On Wednesday morning, a small group of students posted signs and occupied bathrooms in Dwinelle Hall as part of an ongoing effort to pressure the administration to provide more gender-neutral restroom options on campus.
The group behind the protest, known as the Bathroom Brigade, displayed signs and covered the male and female icons on the bathroom doors with notices encouraging “everyone, of all genders, to use this bathroom.” Additional notices, designating the bathrooms as gender-neutral spaces, were placed over stalls, mirrors and towel dispensers, while participants handed out flyers to incoming students.
In recent weeks, the Bathroom Brigade has made similar efforts to rebrand restrooms in Evans Hall and the Valley Life Sciences Building in order to pressure administration to provide at least one gender-neutral bathroom in every building.
The protests hinge on the university’s response to a measure approved by UC President Janet Napolitano last September that would convert single-stall bathrooms to gender-neutral ones and incorporate those bathrooms into new buildings on campus.
For some students, however, change has not come fast enough.
“I think the university’s administration has dragged its feet,” said Sben Korsh, a first-year graduate student, in an email. “The campus has known about this issue for decades, and they are still throwing up bureaucratic barriers for providing these safe spaces for students.”
According to Christine Shaff, director of communications for the campus real estate division, the process of converting gendered bathrooms can be far more complex than it initially appears. While in some instances, Shaff said, it costs as little as “changing a lock,” more commonly, conversion is a coordinated effort between architects and building officials, who must consider state building codes and the cultural and religious preferences of the many varied groups on campus.

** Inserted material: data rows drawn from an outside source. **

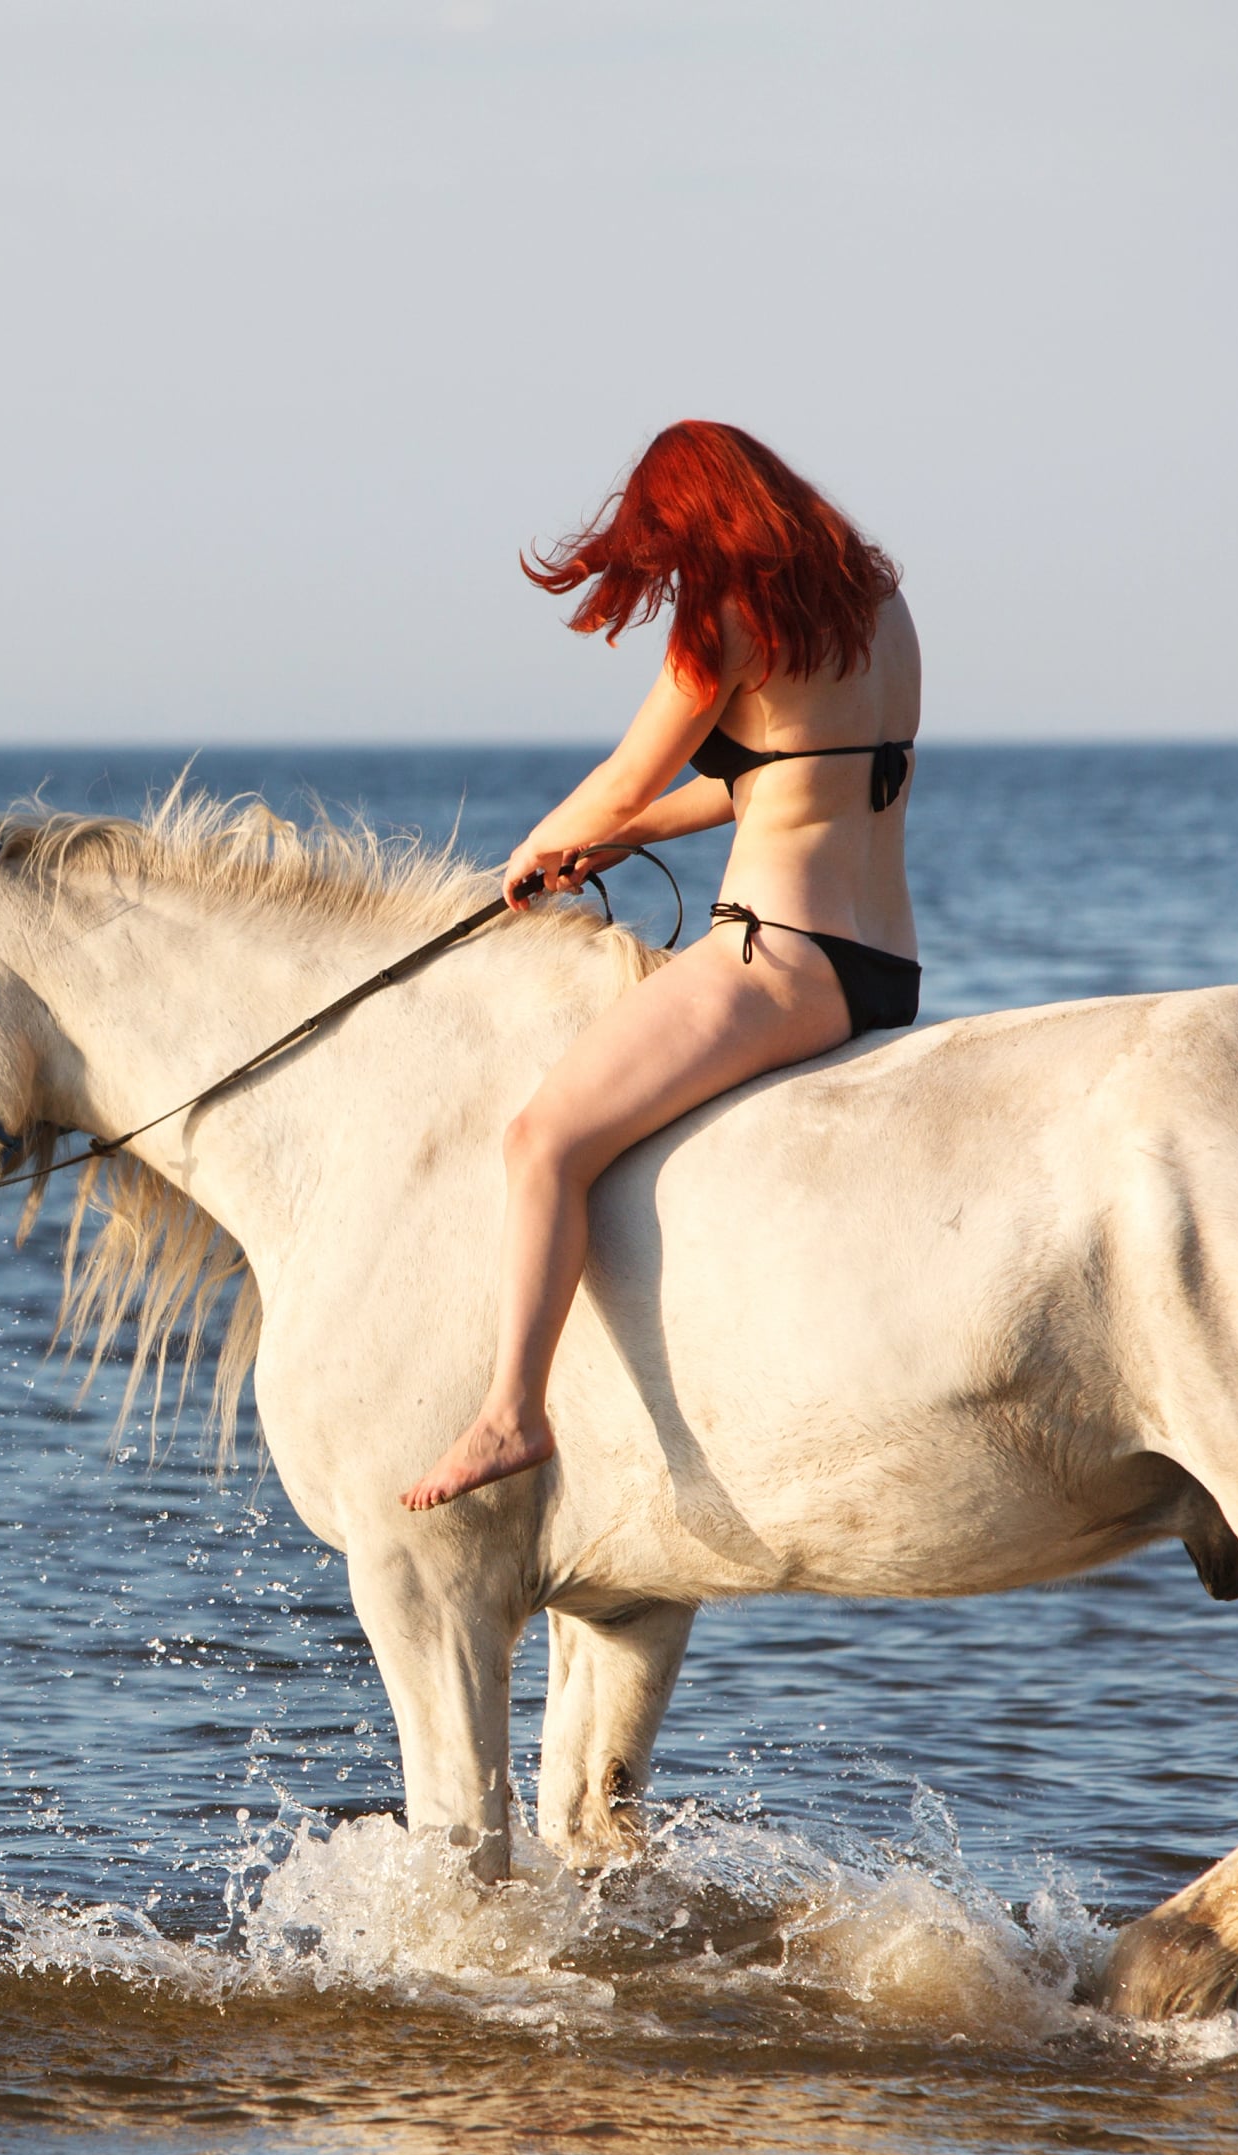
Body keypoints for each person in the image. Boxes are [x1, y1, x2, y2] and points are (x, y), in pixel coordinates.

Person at [402, 421, 923, 1512]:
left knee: (543, 1142)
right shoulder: (877, 608)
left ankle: (511, 1413)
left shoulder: (727, 618)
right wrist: (623, 842)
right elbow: (778, 780)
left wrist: (537, 848)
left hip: (774, 955)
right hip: (879, 960)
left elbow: (622, 777)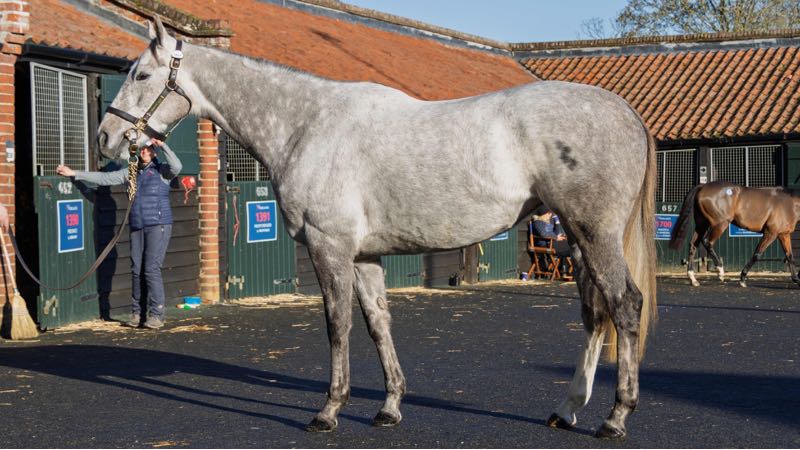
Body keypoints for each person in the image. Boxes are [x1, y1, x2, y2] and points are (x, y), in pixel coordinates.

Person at [56, 139, 182, 329]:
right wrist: (75, 174)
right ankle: (137, 313)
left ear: (154, 152)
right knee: (136, 269)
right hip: (137, 225)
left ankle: (157, 314)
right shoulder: (131, 172)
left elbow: (177, 166)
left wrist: (163, 145)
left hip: (158, 225)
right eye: (142, 149)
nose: (145, 152)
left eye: (148, 149)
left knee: (151, 269)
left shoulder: (163, 171)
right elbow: (106, 178)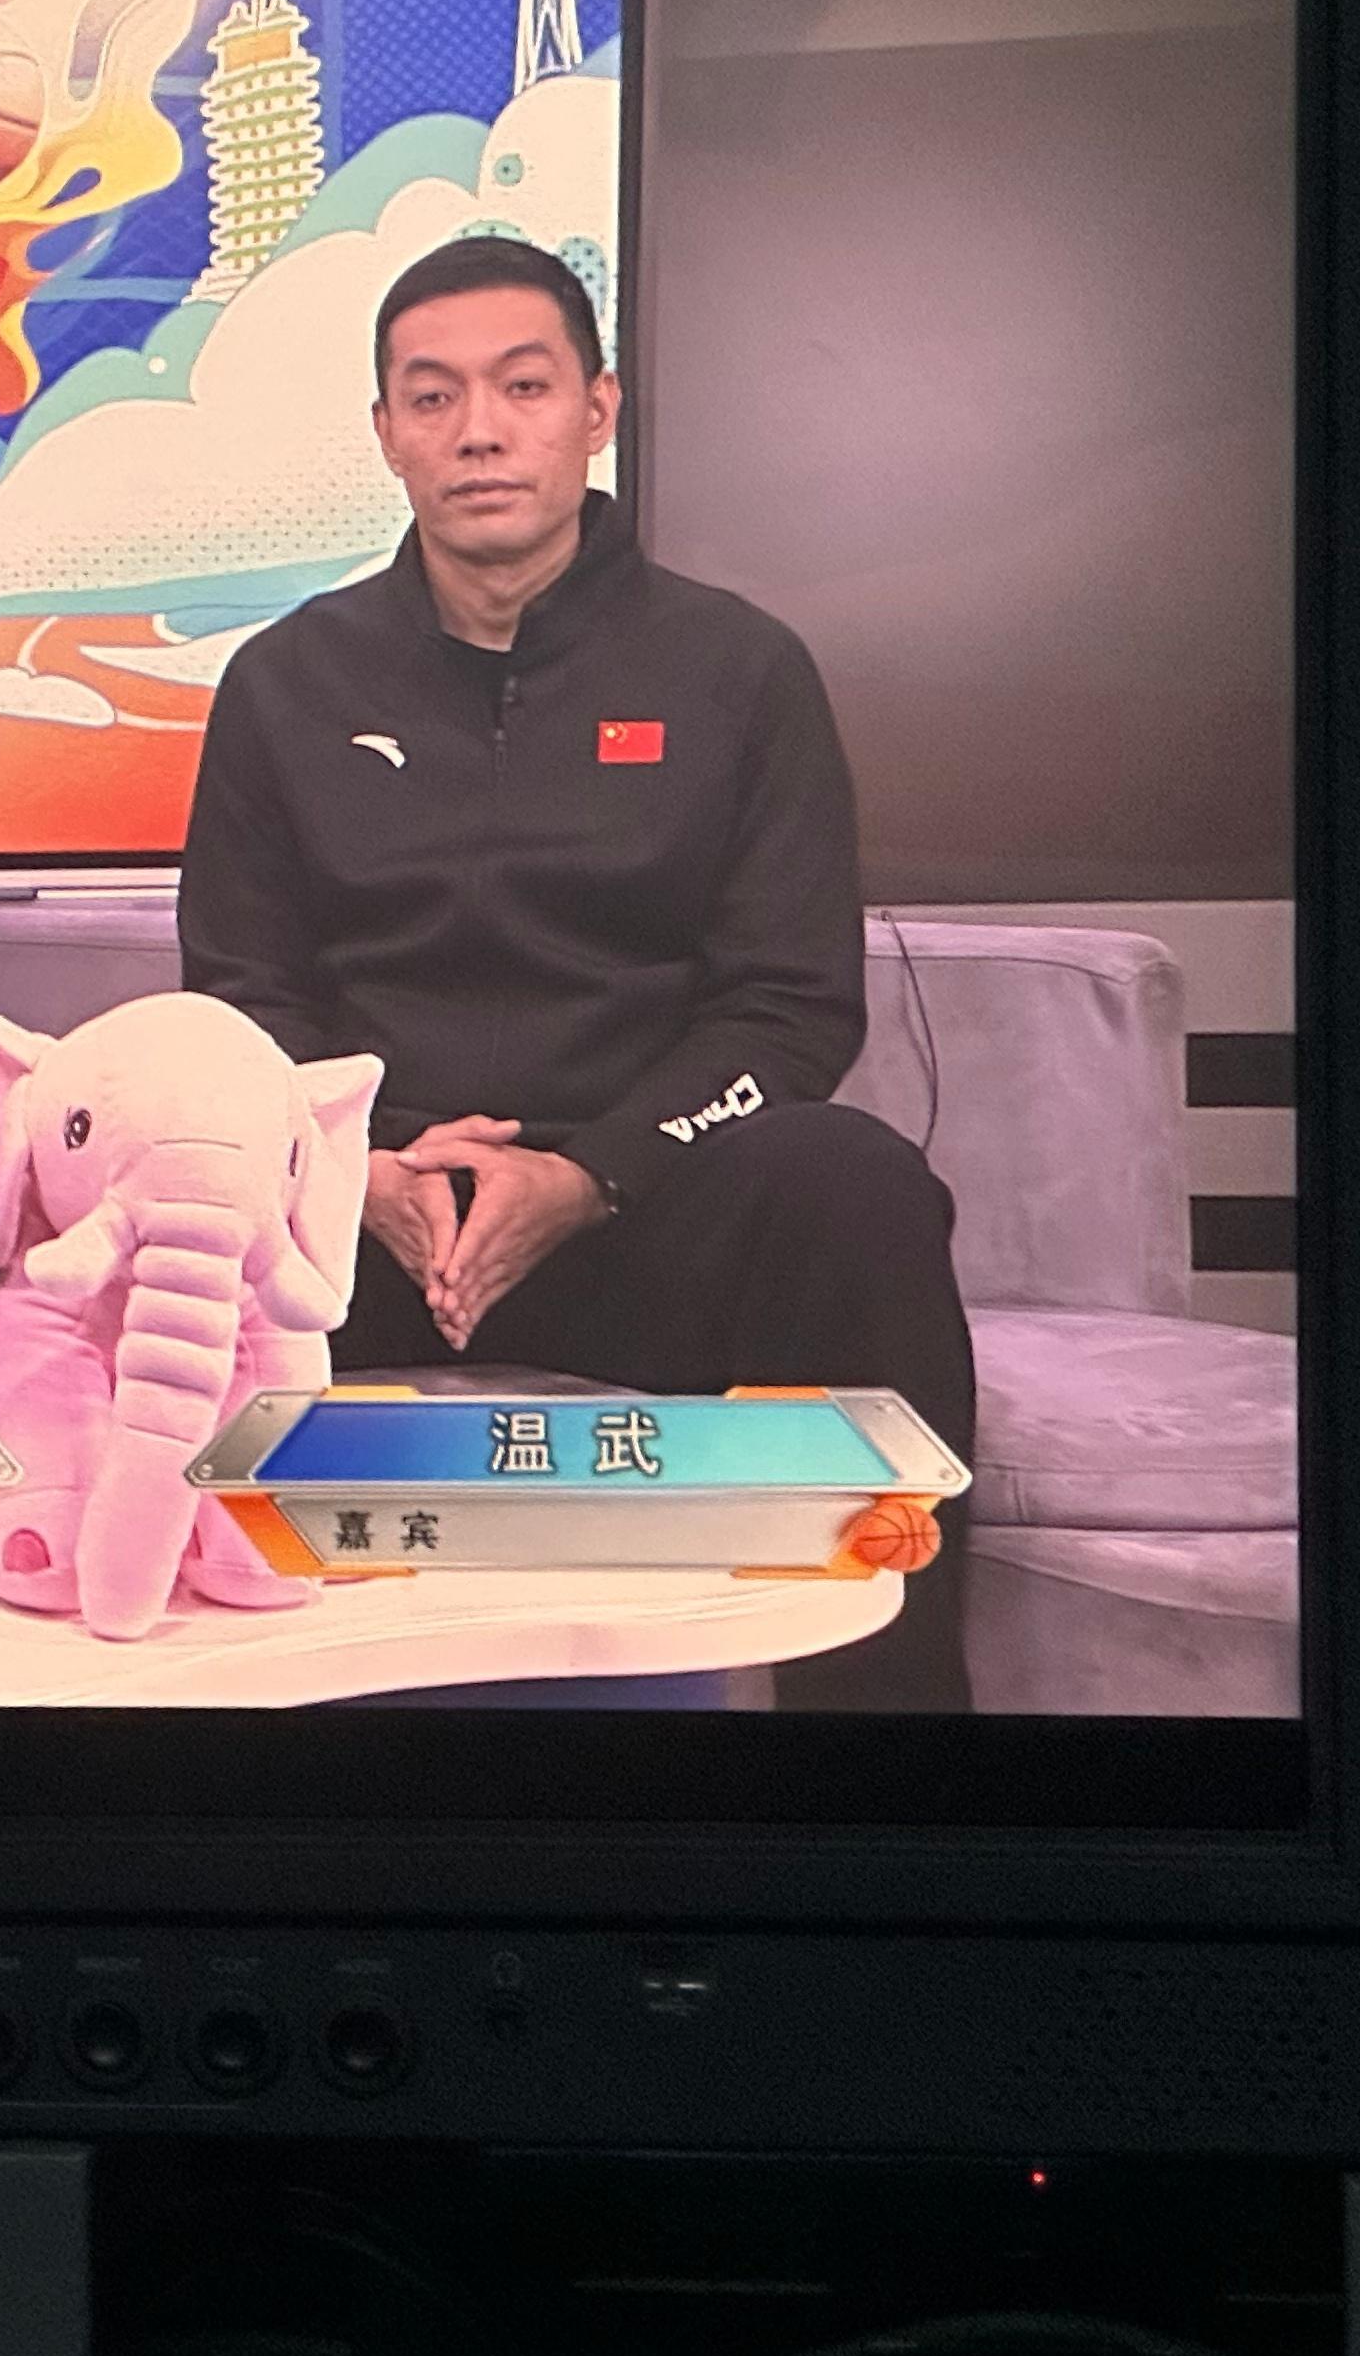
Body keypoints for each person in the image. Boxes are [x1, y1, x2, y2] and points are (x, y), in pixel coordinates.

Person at [178, 236, 978, 1712]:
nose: (478, 432)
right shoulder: (287, 683)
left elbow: (790, 1007)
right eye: (433, 397)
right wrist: (362, 1175)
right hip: (362, 1231)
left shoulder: (738, 670)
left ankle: (889, 1760)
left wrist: (590, 1175)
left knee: (855, 1184)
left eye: (523, 387)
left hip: (647, 1214)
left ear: (598, 410)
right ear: (386, 433)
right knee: (154, 1205)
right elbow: (239, 1000)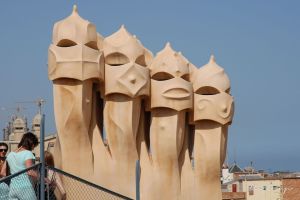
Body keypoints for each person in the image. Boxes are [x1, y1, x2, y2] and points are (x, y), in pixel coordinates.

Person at [1, 132, 39, 200]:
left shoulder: (10, 155)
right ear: (31, 143)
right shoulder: (28, 153)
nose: (33, 148)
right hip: (26, 188)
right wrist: (43, 178)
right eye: (34, 146)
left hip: (13, 189)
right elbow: (30, 171)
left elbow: (3, 173)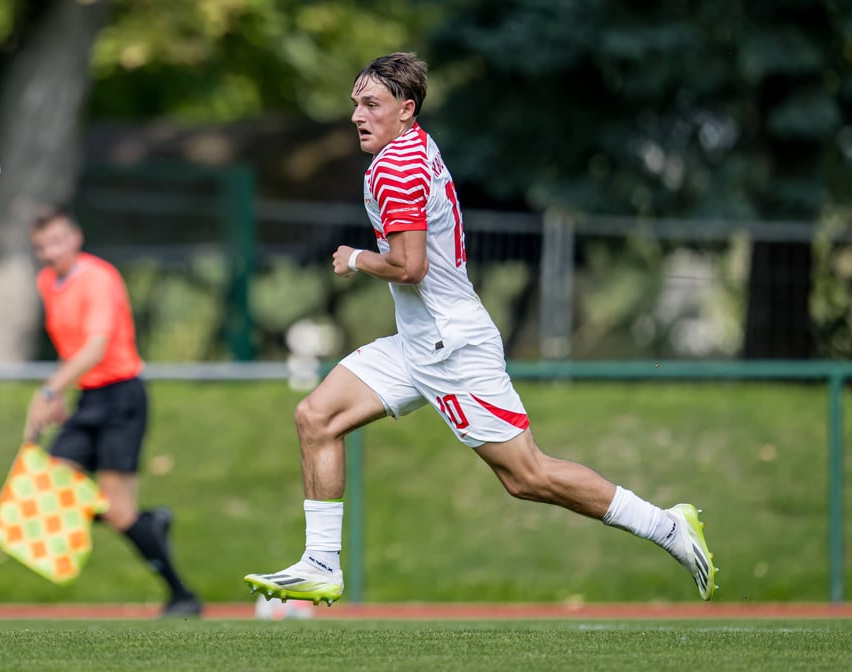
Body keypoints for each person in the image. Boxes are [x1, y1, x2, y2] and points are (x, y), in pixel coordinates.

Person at [243, 52, 717, 605]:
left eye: (371, 104)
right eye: (355, 103)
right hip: (422, 341)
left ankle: (668, 525)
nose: (357, 115)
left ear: (406, 109)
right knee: (317, 416)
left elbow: (408, 265)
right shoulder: (413, 146)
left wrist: (354, 259)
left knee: (527, 476)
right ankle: (321, 564)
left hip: (450, 347)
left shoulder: (395, 167)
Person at [25, 206, 202, 617]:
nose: (49, 253)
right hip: (88, 399)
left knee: (118, 511)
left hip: (122, 398)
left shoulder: (99, 278)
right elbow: (71, 348)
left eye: (55, 241)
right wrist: (64, 396)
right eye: (40, 247)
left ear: (75, 238)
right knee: (52, 494)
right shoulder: (48, 282)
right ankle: (150, 523)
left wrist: (50, 390)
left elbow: (96, 347)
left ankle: (182, 595)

“There’s all kinds of regulations that make changing the designation much more complicated than changing the sign on the door,” Shaff said.
According to Shaff, the campus has made strides to implement Napolitano’s directive — with gender-neutral facilities in Barrows and Dwinelle halls and plans for such facilities in the new Eshleman Hall. Campus administrators have also been working with the Gender Equity Resource Center to verify and update a list of all gender-inclusive restrooms on campus.
For Amanda Armstrong, a UC Berkeley doctoral student, access to these restrooms remains an issue — the all-gender facilities in Dwinelle Hall, for instance, are often locked or poorly maintained.
“We don’t want to come across as not appreciating the work that’s been done,” Armstrong said. “But it’s a safety issue in the interim that affects people’s daily lives.”